Intellectual property owners can protect certain information either by obtaining a patent or by maintaining its secrecy. A patent provides strong, exclusive rights for a fixed period of time, generally twenty years. A trade secret may last indefinitely, but protection can be lost through independent development, reverse engineering, or failure to maintain secrecy.
There are several factors to consider when selecting trade secret over patent protection. The factors should be considered together with respect to the IP owner’s circumstance. No single factor dictates the best approach.
- Products. Products and their components released to market are subject to scrutiny by competitors. Trade secrets in such products are vulnerable to reverse engineering. This risk may be reduced where reverse engineering is particularly difficult or expensive or where distribution is carefully controlled to prohibit reverse engineering. Processes and technologies reserved for internal use are generally better candidates for trade secret protection.
- Competition. Patents are useful to protect IP from independent development. In assessing the likelihood of independent development, consider who your competitors are, their known development activities, their capacity and appetite for development, and the probability of new competitors arising. Disclosure is the trade-off for patent protection. A patent may encourage competition to invent supplementary or even replacement technologies. A trade secret owner has more control over the evolution of the technology.
- Shelf life. Obtaining a patent takes at least a couple years and generally provides 20 years of protection. If the valuable life of the IP is only several years or less, consider whether the time and expense of obtaining a patent is worthwhile. Technology may quickly become obsolete in rapidly changing segments.
- Maintenance. For effective trade secret protection, secrecy must be maintained. Internal confidentiality procedures must be developed, implemented, and enforced. Employees must be educated, and appropriate precautions taken for both new and departing employees. Disclosing the trade secret when necessary to third parties requires extreme care, such as non-disclosure agreements and court filings under seal. A patent is protected by right, but effective monetization of the patent may require diligent detection of infringements. If infringements are difficult to detect or prove, the patent may be worthless. It’s challenging to enforce patent infringements that occur outside the United States.
- Cost.

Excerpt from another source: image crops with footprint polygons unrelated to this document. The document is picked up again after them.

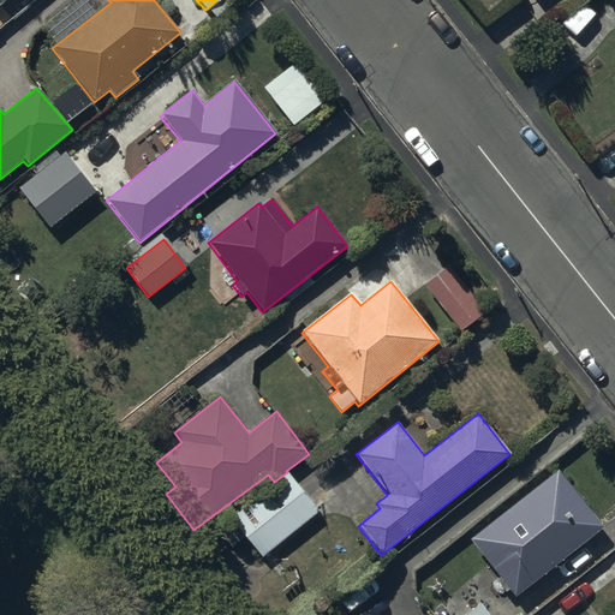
[(287,472),(274,482),(274,483),(218,524),(249,567),(318,513),(287,472)]
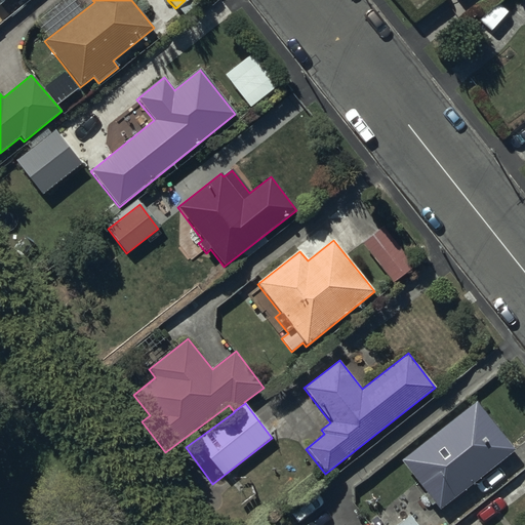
[(476,403),(401,461),(427,494),(423,496),(432,507),(435,503),(440,511),(515,451),(476,403)]
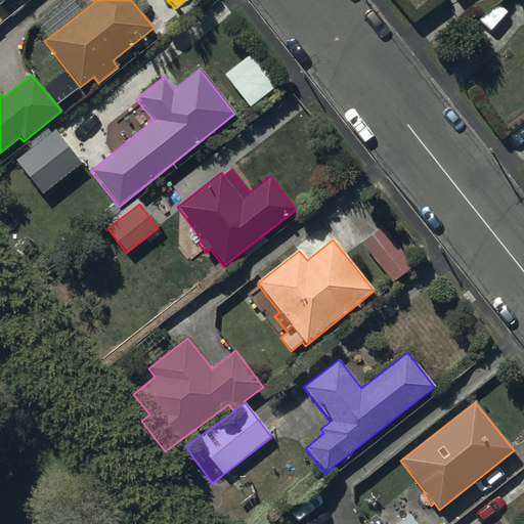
[(419,523),(410,513),(396,523),(419,523)]
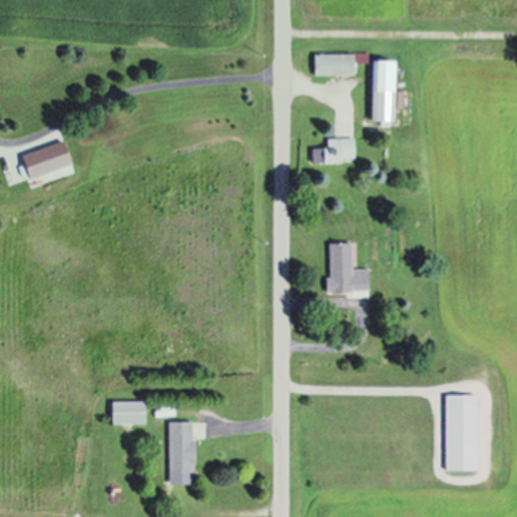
[(357,76),(358,55),(318,54),(317,75),(357,76)]
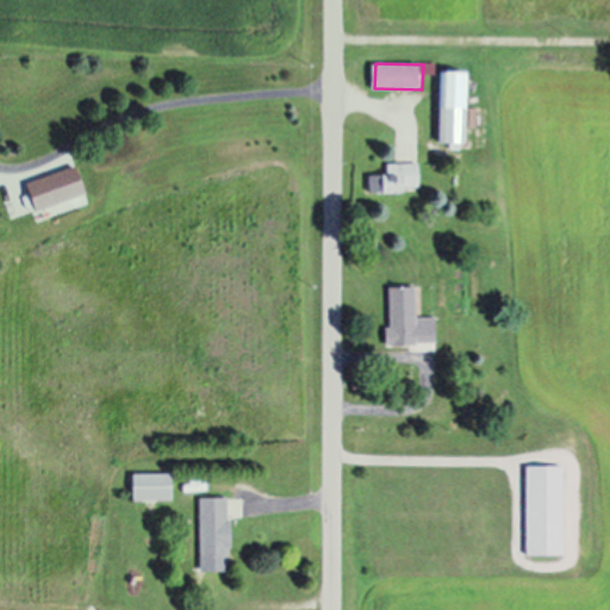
[(470,72),(443,70),(441,147),(467,148),(470,72)]
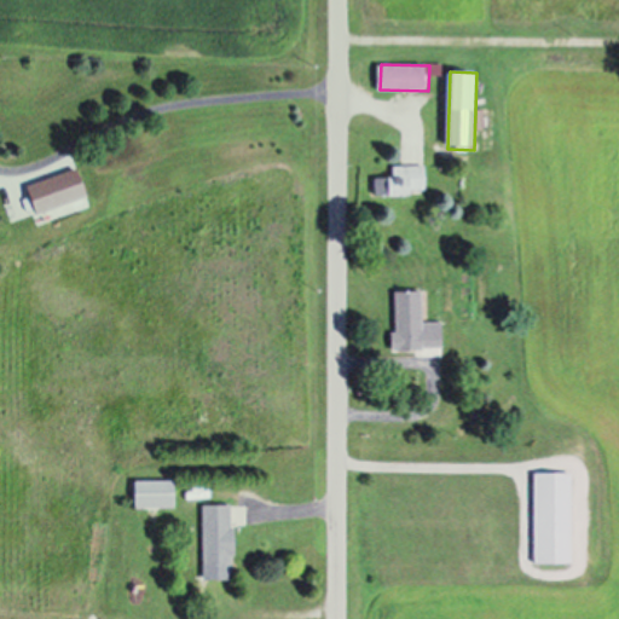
[(377,194),(428,192),(427,166),(394,167),(394,177),(377,178),(377,194)]
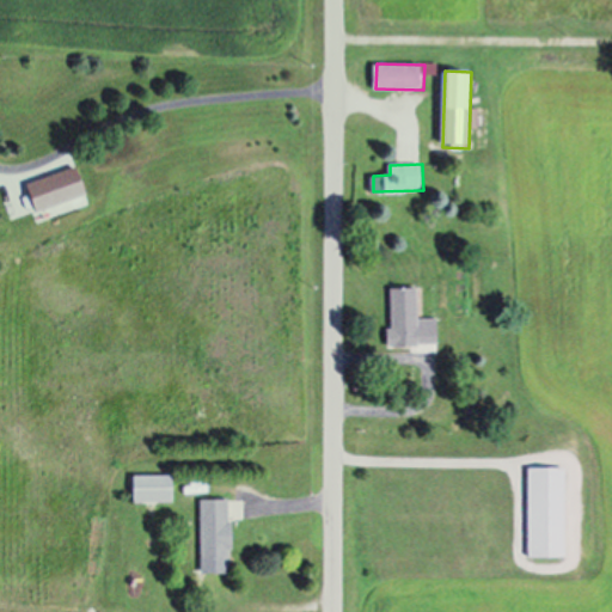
[(90,196),(83,166),(50,175),(48,165),(0,177),(0,187),(6,212),(23,208),(24,212),(37,208),(37,209),(90,196)]
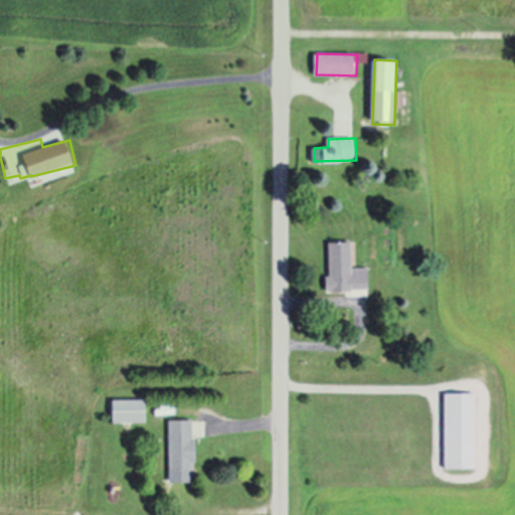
[(330,242),(330,291),(371,291),(370,268),(354,268),(354,241),(330,242)]
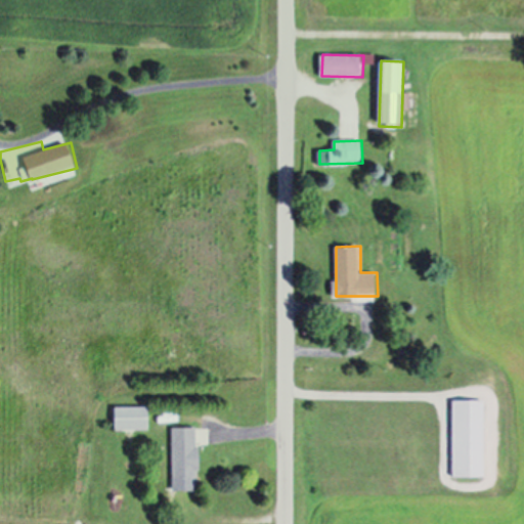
[(487,476),(485,400),(453,400),(454,476),(487,476)]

Obtaining a patent requires significant up-front expense and effort, including review and approval by the U.S. Patent and Trademark Office. Patent infringement and invalidity actions can be extremely expensive. Trade secrets can take immediate effect and may involve little up-front expense but require on-going expense and effort to maintain secrecy.
- Capitalization. A trade secret owner with modest financial assets may find it difficult to attract investors or partners who have concerns over the ability to protect the secret. These third parties may be more comfortable with the relative certainty of patent protection. This factor must be carefully weighed against the cost factor, given the expense of obtaining patents and conducting patent lawsuits.
It is also important to be aware of several instances in which patents and trade secrets can provide complementary protection.
First, a patent application generally remains confidential for 18 months after filing. Any trade secret disclosed in the patent application may still be protected as a trade secret during this period while the application is under review. Filing a request for non-publication with the patent application can extend the 18-month period indefinitely, as long as the IP owner does not file a foreign or international patent application for the invention.
Second, the owner can strategically seek patent protection for part of the IP while keeping the rest a trade secret. Common examples are withholding improvements or innovations made after filing or withholding manufacturing processes related to the patented invention as trade secrets.
Third, the best mode of carrying out a patented invention could theoretically be maintained as a trade secret. While the patent application must disclose the best mode contemplated by the inventor at the time of the application for carrying out the invention, a subsequent “best mode” determined by the inventor or a contemporaneous “best mode” determined by a third party, such as an assignee, rather than the inventor need not be disclosed.